My Hungarian Pacsi not only has her long tail but also the dew claws. I have to say, so far (knock on wood) we haven't had any injuries with tail or the dew claws. My American Sophie doesn't have the dew claws. She is actually really, really fast and barely any dog can outrun her when she's in her chase mode. However, she has hurt her paws (cuts and bruises) more often than little Pacsirta who has her dew claws. Sophie is very fast, but Pacsi is really agile and changes directions very unexpectedly - wherever the nose takes her. (I get vertigo just from watching them both chase each other : )
BTW, Pacsi's breeder in Hungary hunts with all the dogs he breeds, and they all have tails and dew claws. Doesn't seem to be an issue


----------



## adrino

Elza has her dew claws removed but no tail docked. As far as I know in the UK only working dogs tail can be docked. I like her long tail, it's so expressive! ;D

As a side note... My English Pointer had her tail too and even though she wasn't a working dog she injured her tail once and she's kept injuring it again and again. After not being able to heal the last 2-3cm had to be removed. :-\


----------



## harrigab

The "breeder" had Ruby and her litter siblings dew claws removed, then decided to try and have the litter destroyed, I reckon he was hoping to pass the litter on as full HWHV's but then had doubts about which of his dogs (all V's) was actually the sire..


----------



## Darcy1311

adrino said:


> Elza has her dew claws removed but no tail docked. As far as I know in the UK only working dogs tail can be docked. I like her long tail, it's so expressive! ;D
> 
> As a side note... My English Pointer had her tail too and even though she wasn't a working dog she injured her tail once and she's kept injuring it again and again.
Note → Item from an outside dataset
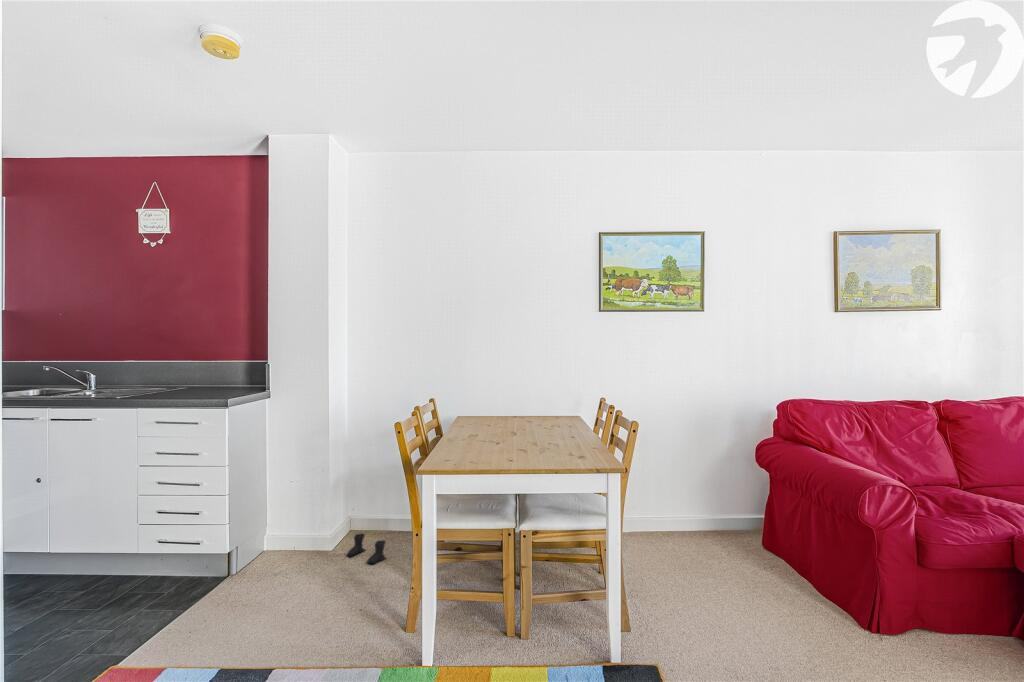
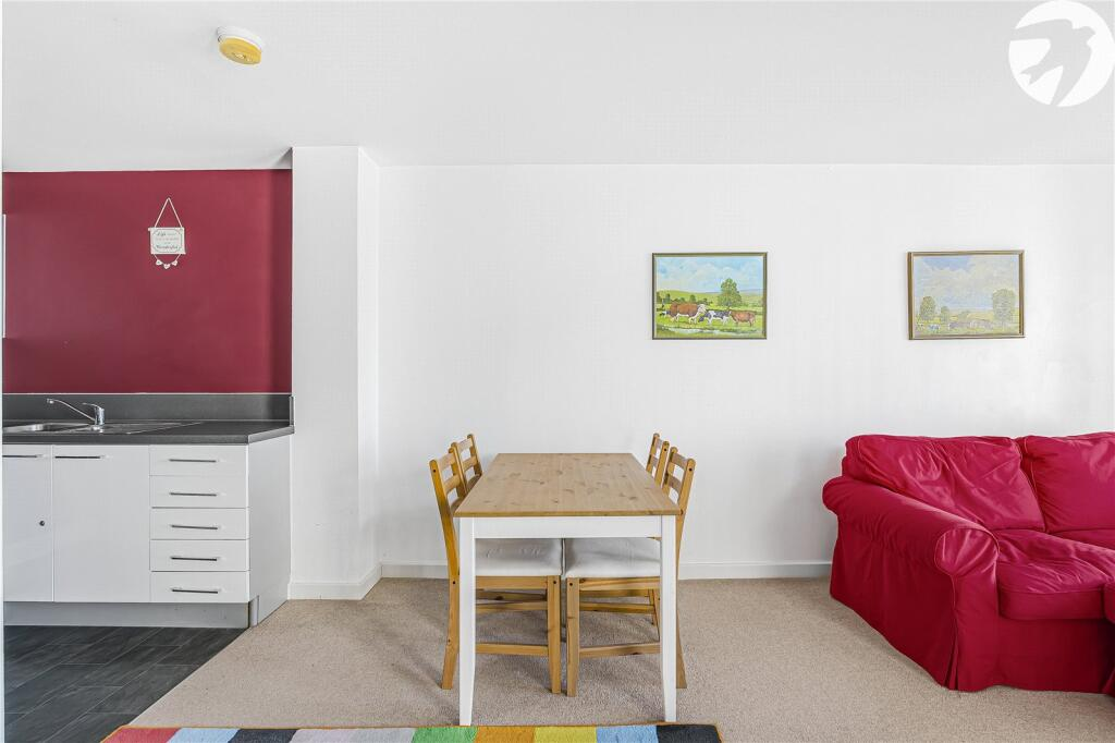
- boots [346,532,387,565]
After not being able to heal the last 2-3cm had to be removed. :-\


 .....Darcy is not a working dog yet I was able to purchase her docked...after all the Vizsla is a docked breed .....and thank god you can still get them docked as in years to come I fear you wont be able to have a DOCKED breed docked..I am begining to fear I may have the word docked, far to many times in this relpy...sorry..


----------